The current coat of arms of Austria, albeit without the broken chains, has been in use by the Republic of Austria since 1919. Between 1934 and the German annexation in 1938 Austria used a different coat of arms, which consisted of a double-headed eagle. The establishment of the Second Republic in 1945 saw the return of the original (First Republic) arms, with broken chains added to symbolise Austria's liberation.
The symbols and emblems used in the Austrian arms are as follows:
* The Eagle: Austria's sovereignty (introduced 1919)
* The escutcheon Emblem of Austria (late Middle Ages, reintroduced 1915)
* The mural crown: The middle class (introduced 1919)
* The sickle: Agriculture (introduced 1919)
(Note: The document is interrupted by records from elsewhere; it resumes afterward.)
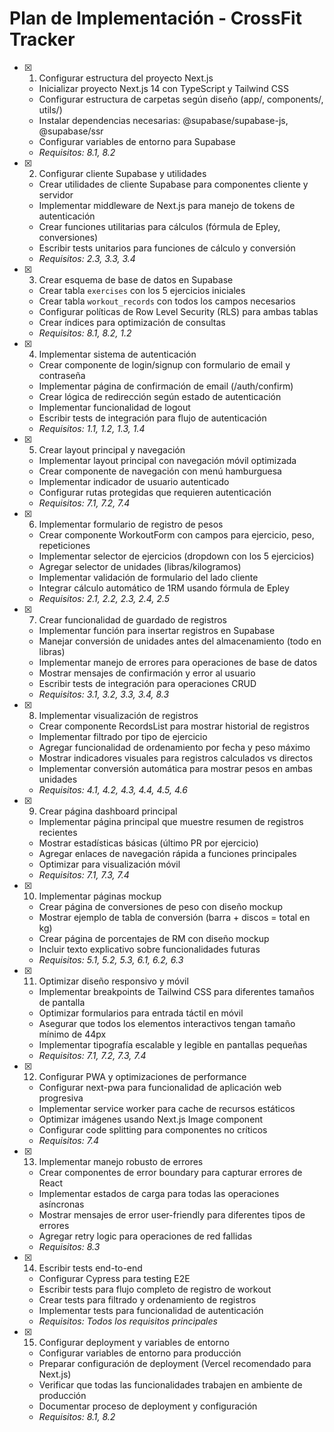 # Plan de Implementación - CrossFit Tracker

- [x] 1. Configurar estructura del proyecto Next.js
  - Inicializar proyecto Next.js 14 con TypeScript y Tailwind CSS
  - Configurar estructura de carpetas según diseño (app/, components/, utils/)
  - Instalar dependencias necesarias: @supabase/supabase-js, @supabase/ssr
  - Configurar variables de entorno para Supabase
  - _Requisitos: 8.1, 8.2_

- [x] 2. Configurar cliente Supabase y utilidades
  - Crear utilidades de cliente Supabase para componentes cliente y servidor
  - Implementar middleware de Next.js para manejo de tokens de autenticación
  - Crear funciones utilitarias para cálculos (fórmula de Epley, conversiones)
  - Escribir tests unitarios para funciones de cálculo y conversión
  - _Requisitos: 2.3, 3.3, 3.4_

- [x] 3. Crear esquema de base de datos en Supabase
  - Crear tabla `exercises` con los 5 ejercicios iniciales
  - Crear tabla `workout_records` con todos los campos necesarios
  - Configurar políticas de Row Level Security (RLS) para ambas tablas
  - Crear índices para optimización de consultas
  - _Requisitos: 8.1, 8.2, 1.2_

- [x] 4. Implementar sistema de autenticación
  - Crear componente de login/signup con formulario de email y contraseña
  - Implementar página de confirmación de email (/auth/confirm)
  - Crear lógica de redirección según estado de autenticación
  - Implementar funcionalidad de logout
  - Escribir tests de integración para flujo de autenticación
  - _Requisitos: 1.1, 1.2, 1.3, 1.4_

- [x] 5. Crear layout principal y navegación
  - Implementar layout principal con navegación móvil optimizada
  - Crear componente de navegación con menú hamburguesa
  - Implementar indicador de usuario autenticado
  - Configurar rutas protegidas que requieren autenticación
  - _Requisitos: 7.1, 7.2, 7.4_

- [x] 6. Implementar formulario de registro de pesos
  - Crear componente WorkoutForm con campos para ejercicio, peso, repeticiones
  - Implementar selector de ejercicios (dropdown con los 5 ejercicios)
  - Agregar selector de unidades (libras/kilogramos)
  - Implementar validación de formulario del lado cliente
  - Integrar cálculo automático de 1RM usando fórmula de Epley
  - _Requisitos: 2.1, 2.2, 2.3, 2.4, 2.5_

- [x] 7. Crear funcionalidad de guardado de registros
  - Implementar función para insertar registros en Supabase
  - Manejar conversión de unidades antes del almacenamiento (todo en libras)
  - Implementar manejo de errores para operaciones de base de datos
  - Mostrar mensajes de confirmación y error al usuario
  - Escribir tests de integración para operaciones CRUD
  - _Requisitos: 3.1, 3.2, 3.3, 3.4, 8.3_

- [x] 8. Implementar visualización de registros
  - Crear componente RecordsList para mostrar historial de registros
  - Implementar filtrado por tipo de ejercicio
  - Agregar funcionalidad de ordenamiento por fecha y peso máximo
  - Mostrar indicadores visuales para registros calculados vs directos
  - Implementar conversión automática para mostrar pesos en ambas unidades
  - _Requisitos: 4.1, 4.2, 4.3, 4.4, 4.5, 4.6_

- [x] 9. Crear página dashboard principal
  - Implementar página principal que muestre resumen de registros recientes
  - Mostrar estadísticas básicas (último PR por ejercicio)
  - Agregar enlaces de navegación rápida a funciones principales
  - Optimizar para visualización móvil
  - _Requisitos: 7.1, 7.3, 7.4_

- [x] 10. Implementar páginas mockup
  - Crear página de conversiones de peso con diseño mockup
  - Mostrar ejemplo de tabla de conversión (barra + discos = total en kg)
  - Crear página de porcentajes de RM con diseño mockup
  - Incluir texto explicativo sobre funcionalidades futuras
  - _Requisitos: 5.1, 5.2, 5.3, 6.1, 6.2, 6.3_

- [x] 11. Optimizar diseño responsivo y móvil
  - Implementar breakpoints de Tailwind CSS para diferentes tamaños de pantalla
  - Optimizar formularios para entrada táctil en móvil
  - Asegurar que todos los elementos interactivos tengan tamaño mínimo de 44px
  - Implementar tipografía escalable y legible en pantallas pequeñas
  - _Requisitos: 7.1, 7.2, 7.3, 7.4_

- [x] 12. Configurar PWA y optimizaciones de performance
  - Configurar next-pwa para funcionalidad de aplicación web progresiva
  - Implementar service worker para cache de recursos estáticos
  - Optimizar imágenes usando Next.js Image component
  - Configurar code splitting para componentes no críticos
  - _Requisitos: 7.4_

- [x] 13. Implementar manejo robusto de errores
  - Crear componentes de error boundary para capturar errores de React
  - Implementar estados de carga para todas las operaciones asíncronas
  - Mostrar mensajes de error user-friendly para diferentes tipos de errores
  - Agregar retry logic para operaciones de red fallidas
  - _Requisitos: 8.3_

- [x] 14. Escribir tests end-to-end
  - Configurar Cypress para testing E2E
  - Escribir tests para flujo completo de registro de workout
  - Crear tests para filtrado y ordenamiento de registros
  - Implementar tests para funcionalidad de autenticación
  - _Requisitos: Todos los requisitos principales_

- [x] 15. Configurar deployment y variables de entorno
  - Configurar variables de entorno para producción
  - Preparar configuración de deployment (Vercel recomendado para Next.js)
  - Verificar que todas las funcionalidades trabajen en ambiente de producción
  - Documentar proceso de deployment y configuración
  - _Requisitos: 8.1, 8.2_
* The Hammer: Industry (introduced 1919)
* The broken chains: Liberation from National Socialist dictatorship (added 1945)
First Republic, 1919 - 1934/ Federal State ("Corporate" State) 1934 - 1938/ Coat of Arms of Austria
Discussions about the arms have been triggered in the past by differing political interpretations, especially by the use of the hammer and the sickle and the broken chains, since the crossed hammer and sickle are a widespread symbol of communism, as is the breaking of chains. Surveys have however confirmed, that understanding of the actual symbolism of the arms is widespread.
On the one hand the arms serve as a new republican symbol, on the other as a modified version of the historical Habsburg arms. The current version of the arms is often regarded as being reminiscent of the double-headed eagle of the Habsburg monarchy. According to this interpretation, the single headed eagle alludes, in the sense of the removal of the left hand, "Hungarian" head, to the removal of the eastern part of the Habsburg Empire. However, Addendum 202 to the 1919 Law on the State Arms and the State Seal of the Republic of German Austria states expressly that the "new" single headed Austrian eagle is based not on the double headed eagle (symbol of the Habsburgs since 1804, and previously of the Holy Roman Empire), but rather on the "symbol of the legions of the Roman Republic", the Aquila. The Austrian federal states have however retained pre-republican heraldic traditions (mostly heraldic images from the Middle Ages, but also diverse accoutrements such as archducal and ducal hats, and knights' helmets).